Libra also has the potential to help with the financial inclusion of millions of unbanked people around the world. Also, the decentralized finance industry is slowly becoming a threat to traditional financial service advisors. Through the new system, people can access transparent borrowing, lending, and other services, including decentralized stablecoins and betting markets.
Decentralized finance (DeFi) is growing rapidly recently, smashing the $1 billion in value barrier of funds locked in DeFi markets. It is also creating adequate space for new financial services while simultaneously contributing to financial transparency and inclusion.
Traditional Finance and Crypto Gap Closing
The gap between crypto and traditional finance systems including central banks seems to be narrowing as regulations catch up with the technology globally. Also, the launch of regulated financial instruments and innovative DeFi solutions has attracted many institutional investors. Tokenization of assets and other properties by corporations strives to lower the $17–27 billion spent on trade processing annually.

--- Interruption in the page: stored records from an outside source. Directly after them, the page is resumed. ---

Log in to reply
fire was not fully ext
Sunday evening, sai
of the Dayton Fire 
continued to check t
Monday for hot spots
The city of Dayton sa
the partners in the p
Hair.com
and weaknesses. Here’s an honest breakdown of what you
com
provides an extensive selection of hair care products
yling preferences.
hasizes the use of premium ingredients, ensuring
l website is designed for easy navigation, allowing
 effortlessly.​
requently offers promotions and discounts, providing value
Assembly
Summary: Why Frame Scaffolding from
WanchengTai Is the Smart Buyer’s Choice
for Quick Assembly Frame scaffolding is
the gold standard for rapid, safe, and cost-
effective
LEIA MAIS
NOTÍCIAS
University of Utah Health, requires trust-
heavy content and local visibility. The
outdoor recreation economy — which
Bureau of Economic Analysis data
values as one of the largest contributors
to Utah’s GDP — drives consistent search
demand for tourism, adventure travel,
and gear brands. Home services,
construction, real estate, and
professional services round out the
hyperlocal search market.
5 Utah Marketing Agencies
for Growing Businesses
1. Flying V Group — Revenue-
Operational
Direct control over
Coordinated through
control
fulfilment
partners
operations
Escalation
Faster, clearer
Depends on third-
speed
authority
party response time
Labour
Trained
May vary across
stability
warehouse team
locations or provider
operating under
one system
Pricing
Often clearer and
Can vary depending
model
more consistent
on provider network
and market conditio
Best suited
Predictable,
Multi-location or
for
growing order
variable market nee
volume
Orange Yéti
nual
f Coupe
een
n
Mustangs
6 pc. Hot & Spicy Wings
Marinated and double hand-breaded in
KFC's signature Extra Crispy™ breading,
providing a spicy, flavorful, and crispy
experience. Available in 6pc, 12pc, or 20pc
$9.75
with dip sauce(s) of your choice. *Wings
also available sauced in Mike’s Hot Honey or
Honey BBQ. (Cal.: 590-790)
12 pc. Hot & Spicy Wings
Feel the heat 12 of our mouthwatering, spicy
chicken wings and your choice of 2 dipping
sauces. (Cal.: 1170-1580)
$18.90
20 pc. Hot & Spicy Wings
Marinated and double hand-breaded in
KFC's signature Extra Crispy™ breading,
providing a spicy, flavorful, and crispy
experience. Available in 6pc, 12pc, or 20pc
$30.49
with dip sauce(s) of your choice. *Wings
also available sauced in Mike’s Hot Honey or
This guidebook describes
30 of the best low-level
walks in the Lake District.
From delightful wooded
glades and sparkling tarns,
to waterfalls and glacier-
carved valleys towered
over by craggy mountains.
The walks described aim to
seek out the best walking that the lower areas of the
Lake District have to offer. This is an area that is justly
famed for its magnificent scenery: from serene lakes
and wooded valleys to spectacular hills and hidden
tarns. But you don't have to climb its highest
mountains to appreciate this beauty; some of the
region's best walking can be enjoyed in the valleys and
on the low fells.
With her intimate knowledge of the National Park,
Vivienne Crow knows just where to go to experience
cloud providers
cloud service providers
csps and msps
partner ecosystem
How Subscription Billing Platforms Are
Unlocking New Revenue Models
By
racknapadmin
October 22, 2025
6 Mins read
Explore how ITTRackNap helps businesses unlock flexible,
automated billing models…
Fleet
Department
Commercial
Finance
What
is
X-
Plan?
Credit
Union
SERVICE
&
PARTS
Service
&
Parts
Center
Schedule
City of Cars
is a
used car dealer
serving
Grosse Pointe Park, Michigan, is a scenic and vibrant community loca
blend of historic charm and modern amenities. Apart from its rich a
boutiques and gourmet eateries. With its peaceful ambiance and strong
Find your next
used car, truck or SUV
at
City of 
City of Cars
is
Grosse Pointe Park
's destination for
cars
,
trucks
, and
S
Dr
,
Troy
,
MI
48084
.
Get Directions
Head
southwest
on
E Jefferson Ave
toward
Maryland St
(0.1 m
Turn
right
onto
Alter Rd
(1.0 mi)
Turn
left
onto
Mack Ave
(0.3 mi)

Decentralized stablecoins are also connecting the two worlds offering definite entryways into crypto while enabling users to effectively leverage the best of the technology without any exposure to excessive volatility.
Alternative banking apps that support crypto payments and transfers intuitive make cryptocurrencies easy to use. These apps also offer banking services like loans and savings accounts. But a lot must be done for this gap to be eliminated.
Furthermore, the crypto space is small compared to the general investment market. Hence, it will take more time before cryptos are accepted entirely as mainstream forms of payment.